Extrait fourni:
.....
Un paradigme peut être personnel ou partagé, au sein d'une culture de jeu plus ou moins grande par exemple. Il ne s'agit alors pas de dire que chaque personne pense rigoureusement la même chose du jeu de rôle, mais qu'il existe un cadre commun, un ensemble d'hypothèses et d'intuitions suffisamment proches d'une personne à l'autre pour pouvoir se comprendre et pour que les réflexions de l'une fassent sens pour l'autre.
Ici est, je crois, le cœur de ce qui peut rendre profitables ou frustrants les échanges au sujet des théories rôlistes. Un concept n'existe jamais seul, n'a jamais de sens isolé des autres ; la compensation, pour reprendre cet exemple, s'intègre harmonieusement dans la pensée forgienne mais peine à me convaincre parce que mon paradigme en a sensiblement divergé. Sans effort de contexte, cette notion ne fait pas beaucoup de sens pour moi : elle se base sur des exemples que je n'ai que vaguement vécus il y a quelques années ; elle prend sa profondeur dans l'idée qu'il faut chercher des jeux sans compensation, que j'ai du mal même à conceptualiser ; elle propose de réparer un moteur de voiture alors que je suis piéton. Mais ce constat ne devrait pas m'empêcher de comprendre comment la compensation est utile pour les forgiens.
.....
Données d'entrée:
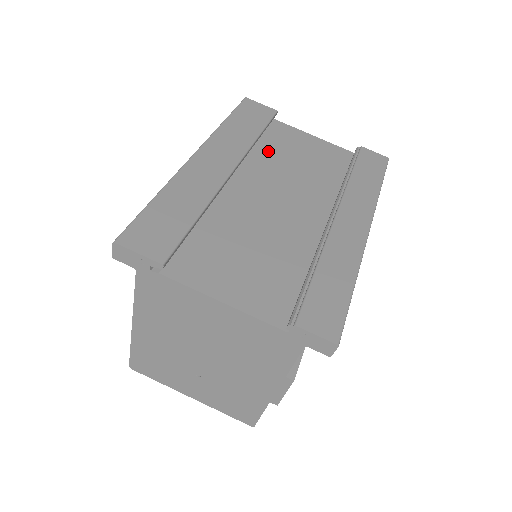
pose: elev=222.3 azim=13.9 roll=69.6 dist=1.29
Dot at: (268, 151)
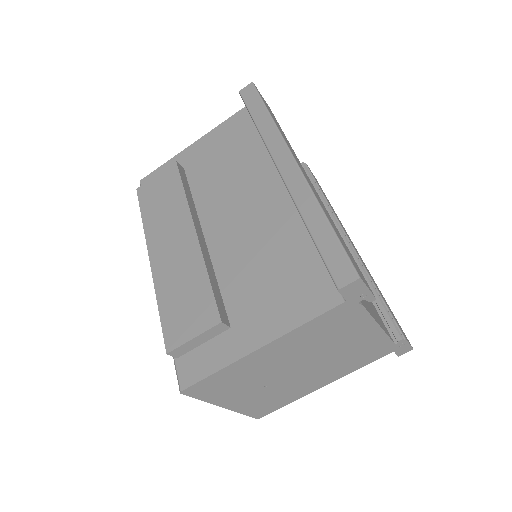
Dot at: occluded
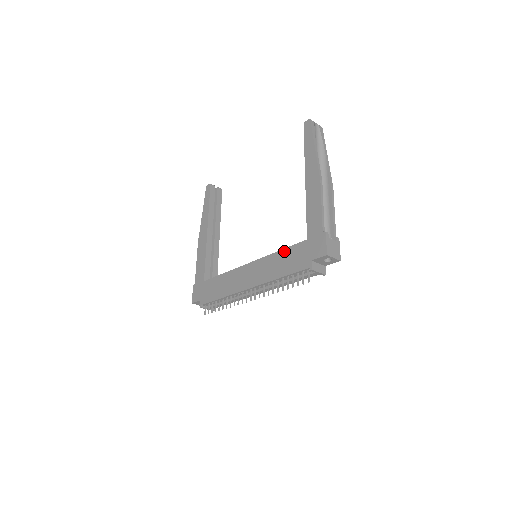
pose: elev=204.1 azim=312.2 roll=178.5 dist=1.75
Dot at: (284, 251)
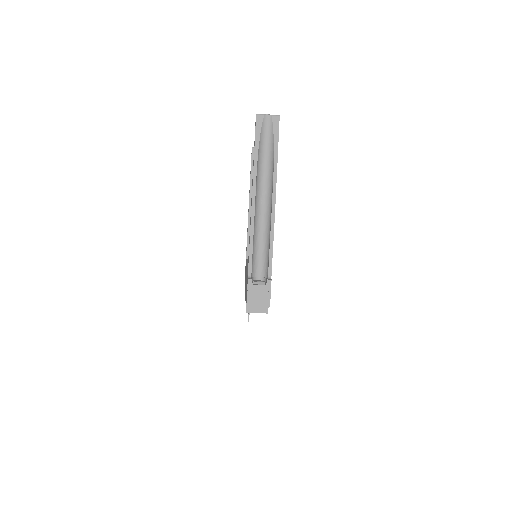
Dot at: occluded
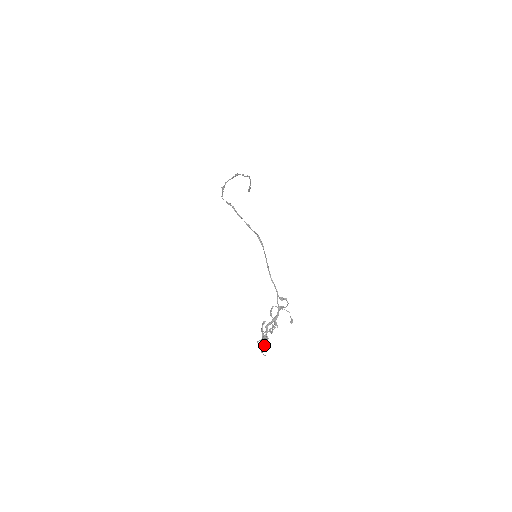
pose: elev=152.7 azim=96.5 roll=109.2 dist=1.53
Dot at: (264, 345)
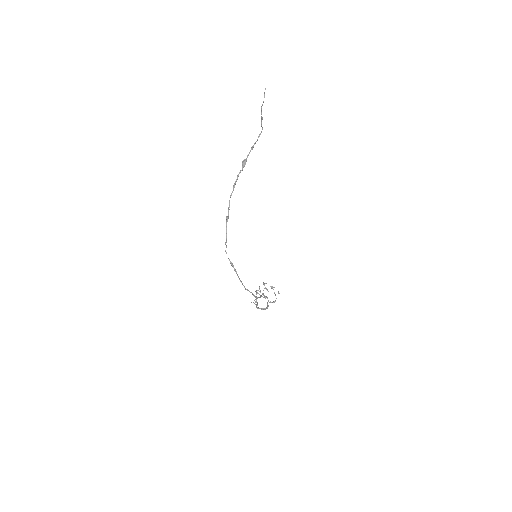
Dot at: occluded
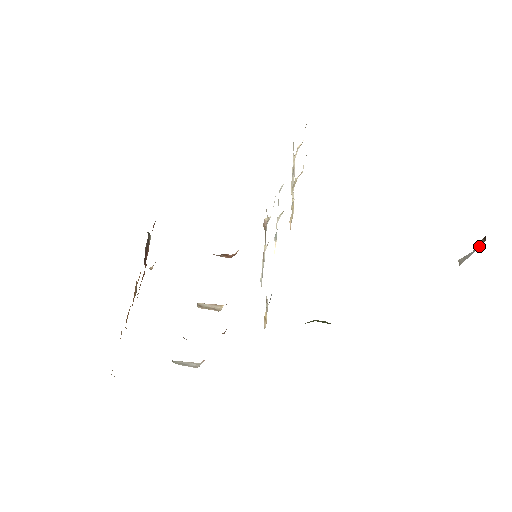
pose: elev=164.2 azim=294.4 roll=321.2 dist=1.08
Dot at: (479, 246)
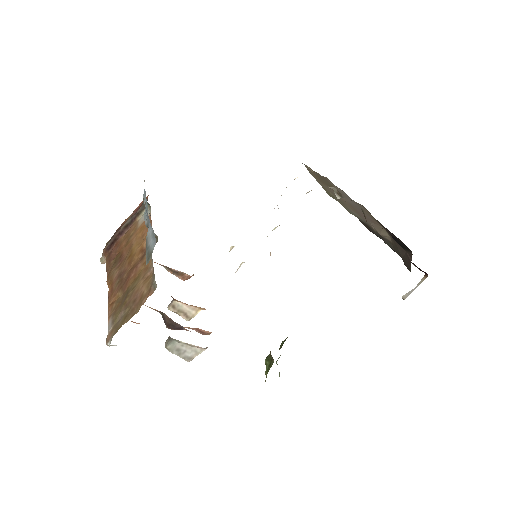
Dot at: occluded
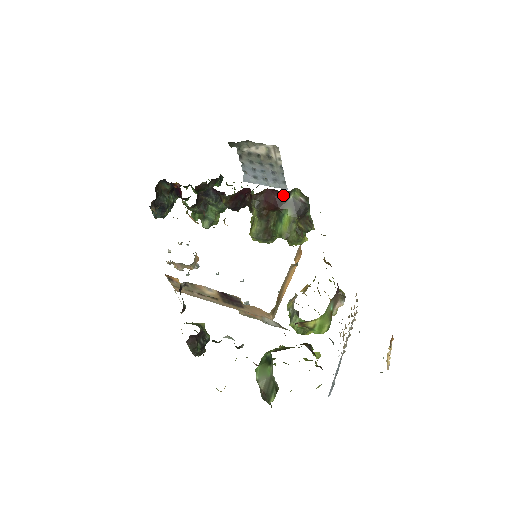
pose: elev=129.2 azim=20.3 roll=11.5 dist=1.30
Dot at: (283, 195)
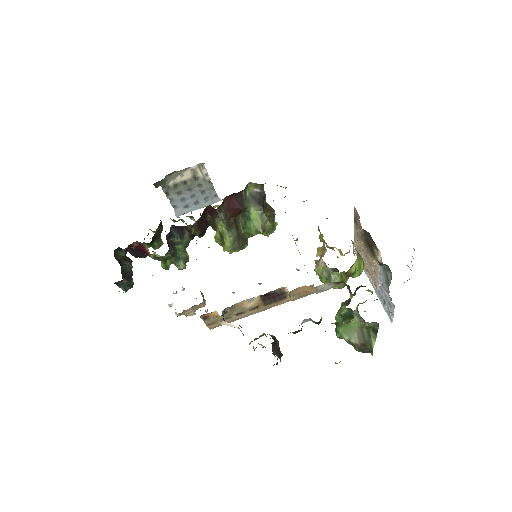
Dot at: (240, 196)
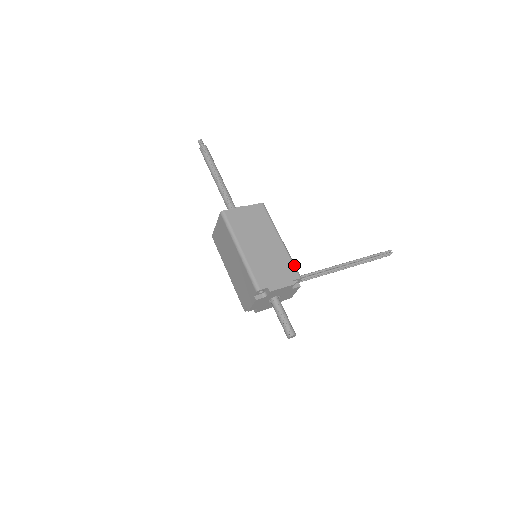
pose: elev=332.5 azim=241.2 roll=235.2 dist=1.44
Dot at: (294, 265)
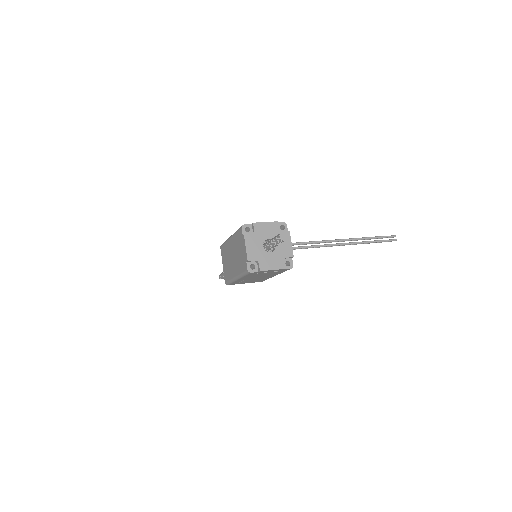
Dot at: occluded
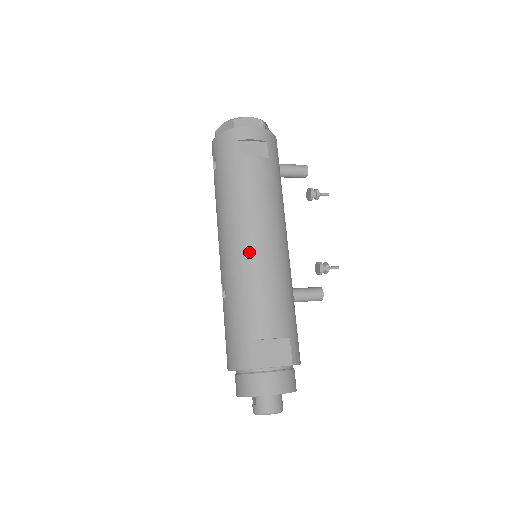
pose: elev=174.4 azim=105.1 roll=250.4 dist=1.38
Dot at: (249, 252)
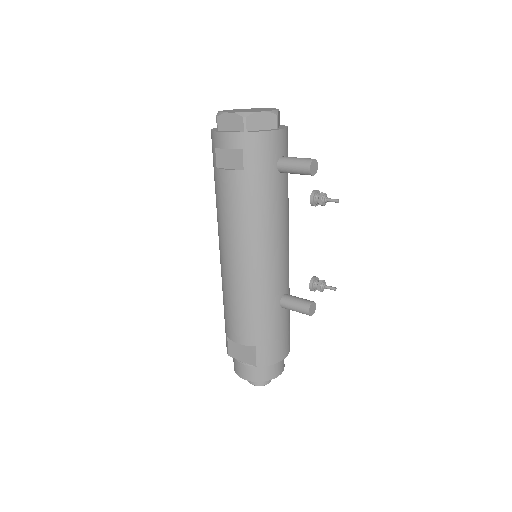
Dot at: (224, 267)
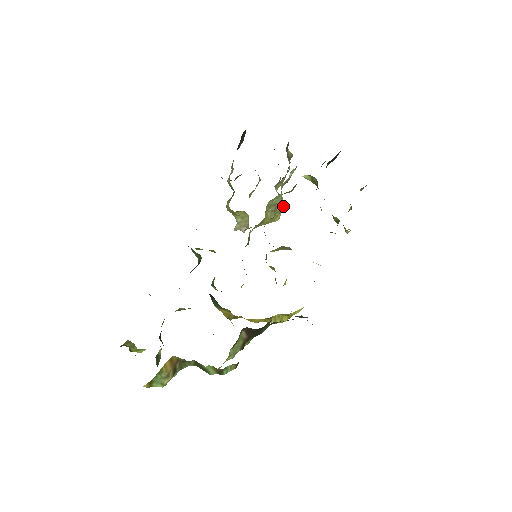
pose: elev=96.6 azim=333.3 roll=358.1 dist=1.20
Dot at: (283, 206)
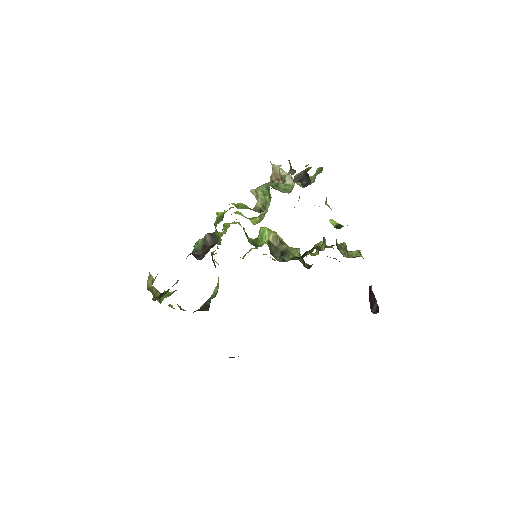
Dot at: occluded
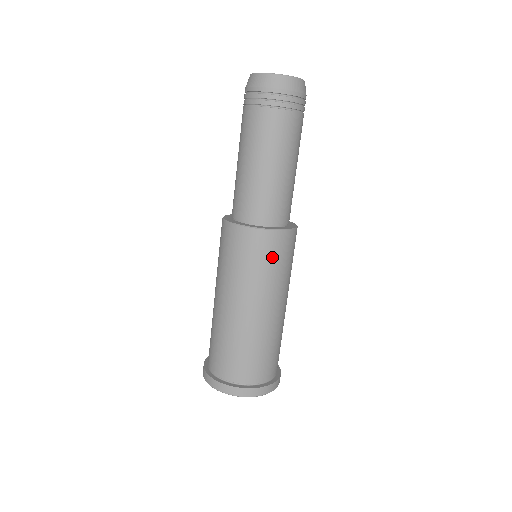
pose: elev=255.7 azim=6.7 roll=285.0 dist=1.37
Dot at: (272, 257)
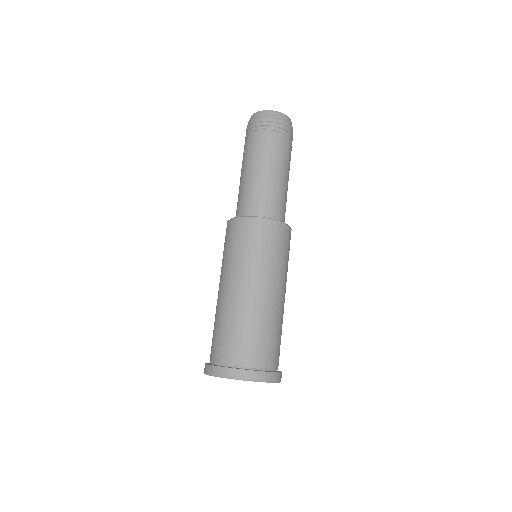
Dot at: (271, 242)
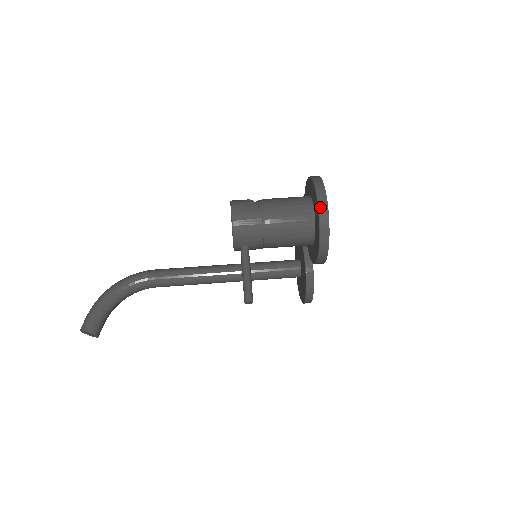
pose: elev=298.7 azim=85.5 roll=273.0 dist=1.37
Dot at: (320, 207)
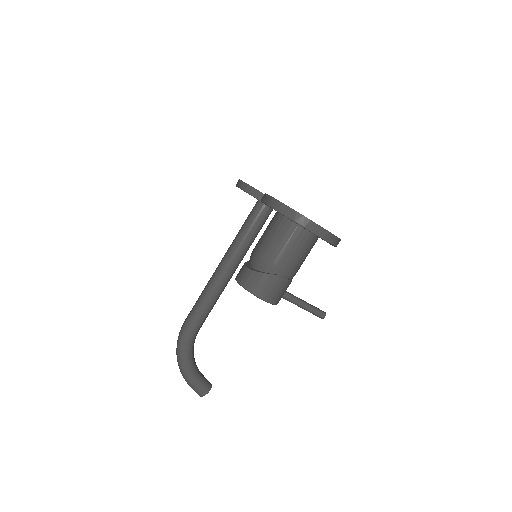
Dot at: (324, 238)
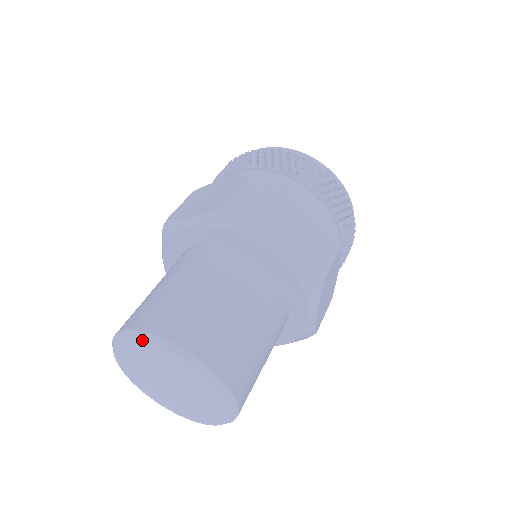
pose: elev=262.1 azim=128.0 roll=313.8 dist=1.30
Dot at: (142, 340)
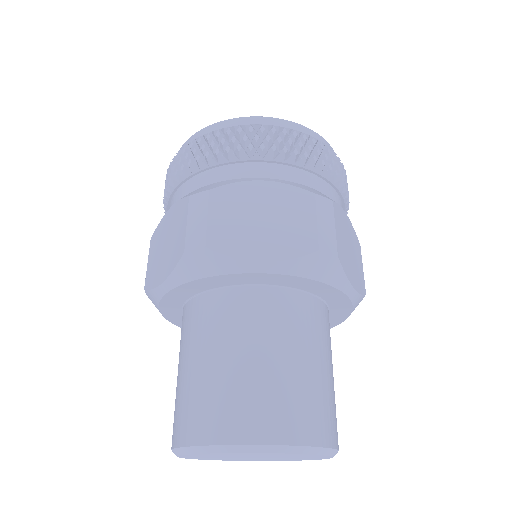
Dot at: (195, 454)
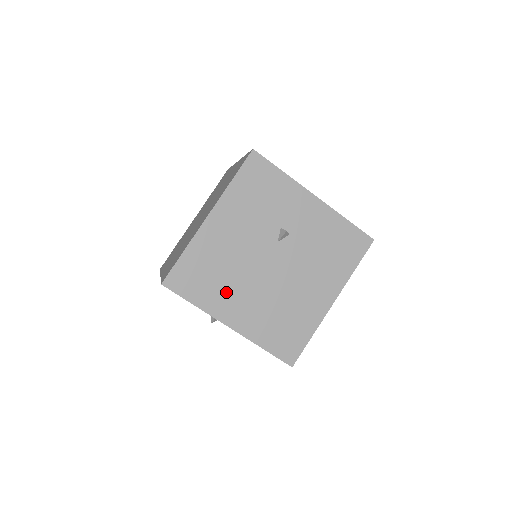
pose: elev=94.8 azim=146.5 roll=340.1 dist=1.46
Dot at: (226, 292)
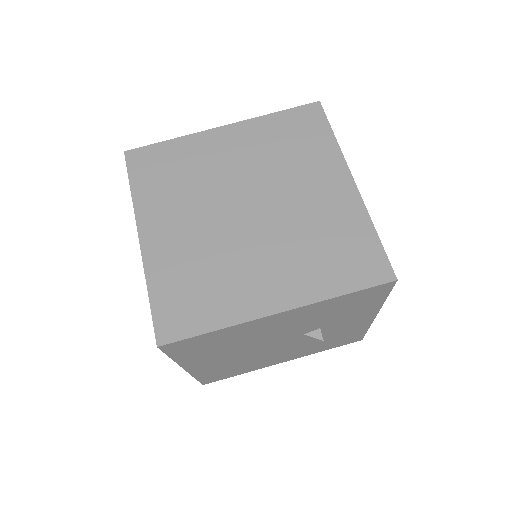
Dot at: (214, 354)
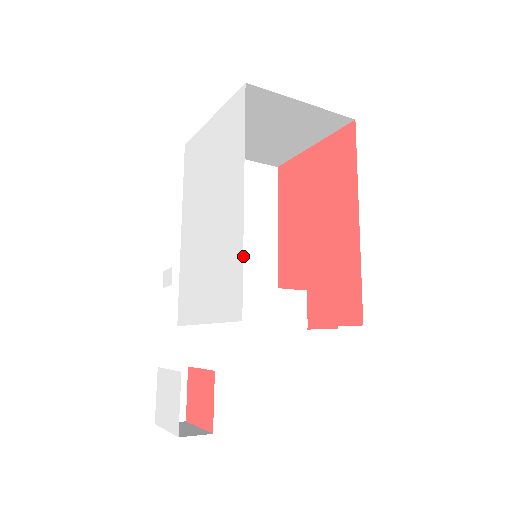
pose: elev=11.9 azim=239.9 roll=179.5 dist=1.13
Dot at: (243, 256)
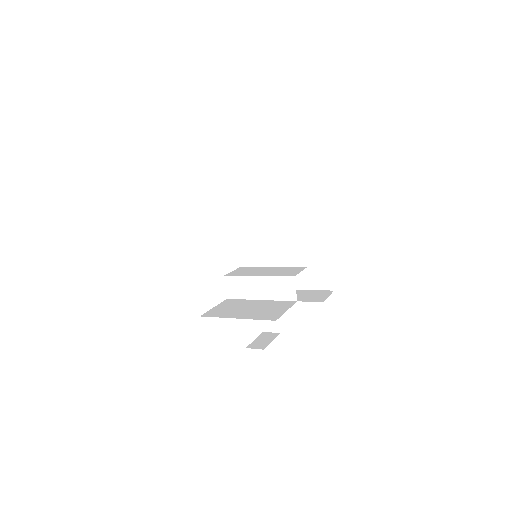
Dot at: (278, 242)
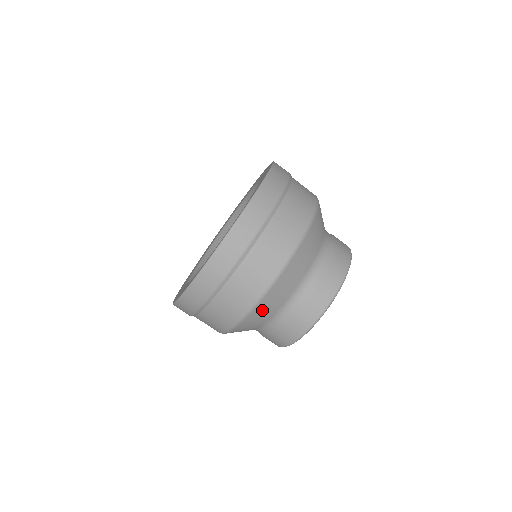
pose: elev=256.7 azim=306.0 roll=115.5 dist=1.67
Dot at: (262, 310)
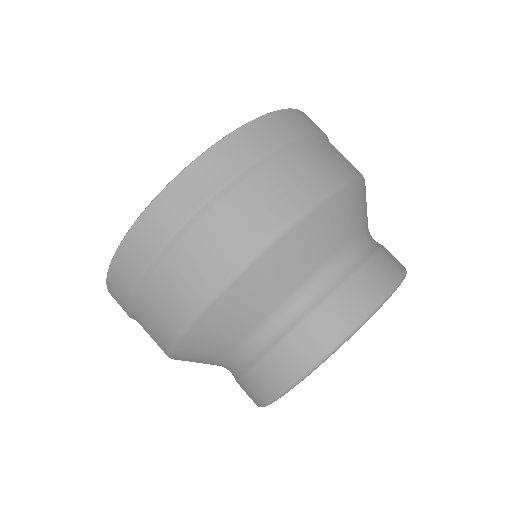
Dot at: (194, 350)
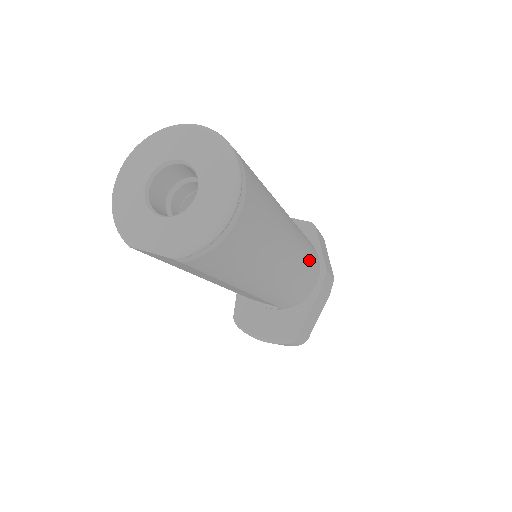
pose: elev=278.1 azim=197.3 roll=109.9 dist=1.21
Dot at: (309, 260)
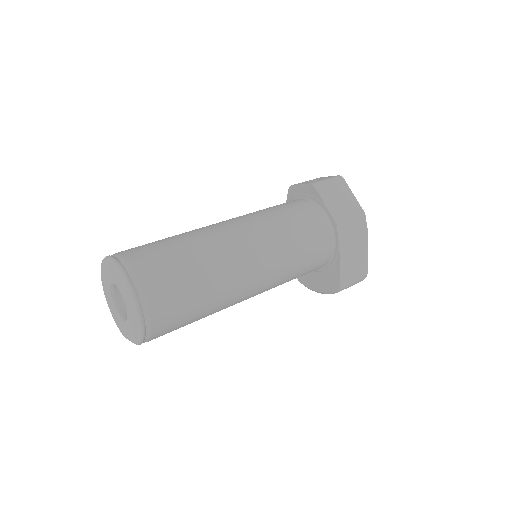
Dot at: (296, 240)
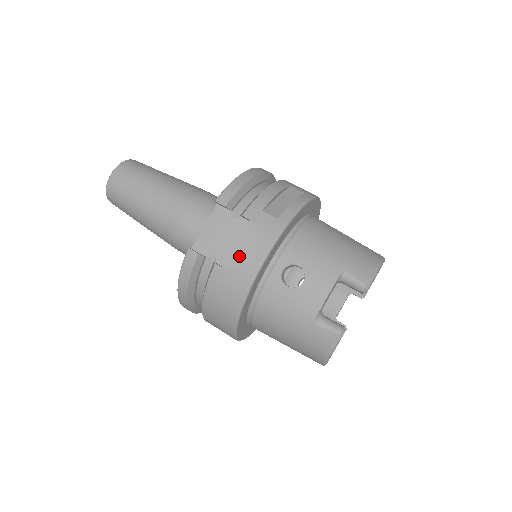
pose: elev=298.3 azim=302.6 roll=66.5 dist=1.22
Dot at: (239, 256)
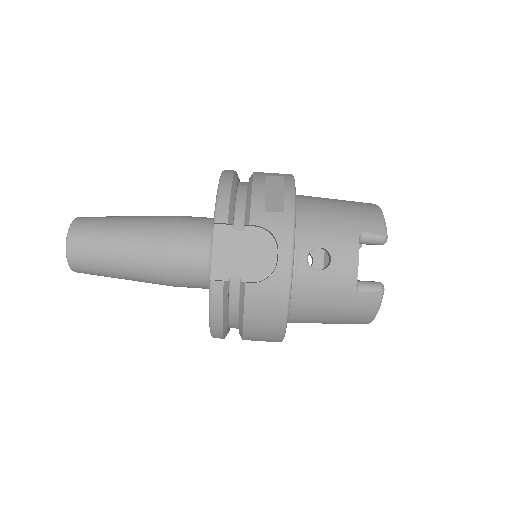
.....
Travail demandé:
1 > Selon l'extrait sur les paradigmes du jeu de rôle, dans quelle pensée la compensation s'intègre-t-elle harmonieusement ?
2 > Recopiez mot pour mot les rangées en commençant par leur toute première ligne et en vous arrêtant après la ligne qui contient « Dot at: (324, 238) ». Omettez les images de votre réponse.

Solutions proposées:
1 > Dans la pensée forgienne.

2 >
pose: elev=222.3 azim=13.9 roll=69.6 dist=1.29
Dot at: (268, 151)
Dot at: occluded
pose: elev=204.1 azim=312.2 roll=178.5 dist=1.75
Dot at: (284, 251)
Dot at: occluded
pose: elev=152.7 azim=96.5 roll=109.2 dist=1.53
Dot at: (264, 345)
Dot at: occluded
pose: elev=164.2 azim=294.4 roll=321.2 dist=1.08
Dot at: (479, 246)
Dot at: occluded
pose: elev=129.2 azim=20.3 roll=11.5 dist=1.30
Dot at: (283, 195)
Dot at: (240, 196)
pose: elev=332.5 azim=241.2 roll=235.2 dist=1.44
Dot at: (294, 265)
Dot at: occluded
pose: elev=174.4 azim=105.1 roll=250.4 dist=1.38
Dot at: (249, 252)
Dot at: (224, 267)
pose: elev=96.6 azim=333.3 roll=358.1 dist=1.20
Dot at: (283, 206)
Dot at: occluded
pose: elev=255.7 azim=6.7 roll=285.0 dist=1.37
Dot at: (272, 257)
Dot at: (271, 242)
pose: elev=298.7 azim=85.5 roll=273.0 dist=1.37
Dot at: (320, 207)
Dot at: (324, 238)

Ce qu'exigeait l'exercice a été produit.